▶ [Work to be completed]: Your answer should hold exactly the lines from the one with "matériel/machines à moindre" through the last line of the material below, nothing before and nothing extra.

BEGIN

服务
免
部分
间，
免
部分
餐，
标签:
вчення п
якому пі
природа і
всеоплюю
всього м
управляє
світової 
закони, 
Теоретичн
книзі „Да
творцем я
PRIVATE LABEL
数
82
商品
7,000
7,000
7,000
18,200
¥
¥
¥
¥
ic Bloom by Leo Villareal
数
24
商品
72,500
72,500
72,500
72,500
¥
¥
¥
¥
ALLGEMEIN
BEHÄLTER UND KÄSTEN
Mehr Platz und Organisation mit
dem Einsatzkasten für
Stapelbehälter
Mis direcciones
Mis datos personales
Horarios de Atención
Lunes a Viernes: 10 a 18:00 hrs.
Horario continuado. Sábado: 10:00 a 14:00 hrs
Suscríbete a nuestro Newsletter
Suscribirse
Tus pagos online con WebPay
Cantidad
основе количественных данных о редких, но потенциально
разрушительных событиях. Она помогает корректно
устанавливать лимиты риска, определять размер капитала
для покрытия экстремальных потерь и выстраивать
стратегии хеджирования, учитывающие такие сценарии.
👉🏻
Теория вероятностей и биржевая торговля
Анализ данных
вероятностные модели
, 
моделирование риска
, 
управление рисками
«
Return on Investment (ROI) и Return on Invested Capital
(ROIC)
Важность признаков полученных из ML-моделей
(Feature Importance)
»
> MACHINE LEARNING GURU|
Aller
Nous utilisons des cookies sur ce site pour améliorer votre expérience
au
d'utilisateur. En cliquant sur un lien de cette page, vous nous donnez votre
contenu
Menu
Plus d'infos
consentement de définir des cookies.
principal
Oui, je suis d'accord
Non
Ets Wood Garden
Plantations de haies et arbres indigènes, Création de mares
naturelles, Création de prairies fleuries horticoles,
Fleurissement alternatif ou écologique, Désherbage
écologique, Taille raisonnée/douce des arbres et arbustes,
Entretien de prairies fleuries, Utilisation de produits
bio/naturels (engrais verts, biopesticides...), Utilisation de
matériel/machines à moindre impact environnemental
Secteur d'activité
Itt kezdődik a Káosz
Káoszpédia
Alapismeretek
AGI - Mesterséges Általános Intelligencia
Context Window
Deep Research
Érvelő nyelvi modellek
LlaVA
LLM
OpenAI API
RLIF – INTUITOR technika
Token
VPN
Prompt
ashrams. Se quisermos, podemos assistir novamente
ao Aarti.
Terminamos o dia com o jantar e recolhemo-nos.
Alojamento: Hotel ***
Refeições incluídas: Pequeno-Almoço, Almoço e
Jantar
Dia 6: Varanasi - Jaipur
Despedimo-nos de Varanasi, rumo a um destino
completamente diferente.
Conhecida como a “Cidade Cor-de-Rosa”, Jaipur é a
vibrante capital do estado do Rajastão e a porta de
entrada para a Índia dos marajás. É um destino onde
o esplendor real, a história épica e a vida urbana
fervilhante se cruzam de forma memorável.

END

▶ [Task answer]:
matériel/machines à moindre impact environnemental
Secteur d'activité
Itt kezdődik a Káosz
Káoszpédia
Alapismeretek
AGI - Mesterséges Általános Intelligencia
Context Window
Deep Research
Érvelő nyelvi modellek
LlaVA
LLM
OpenAI API
RLIF – INTUITOR technika
Token
VPN
Prompt
ashrams. Se quisermos, podemos assistir novamente
ao Aarti.
Terminamos o dia com o jantar e recolhemo-nos.
Alojamento: Hotel ***
Refeições incluídas: Pequeno-Almoço, Almoço e
Jantar
Dia 6: Varanasi - Jaipur
Despedimo-nos de Varanasi, rumo a um destino
completamente diferente.
Conhecida como a “Cidade Cor-de-Rosa”, Jaipur é a
vibrante capital do estado do Rajastão e a porta de
entrada para a Índia dos marajás. É um destino onde
o esplendor real, a história épica e a vida urbana
fervilhante se cruzam de forma memorável.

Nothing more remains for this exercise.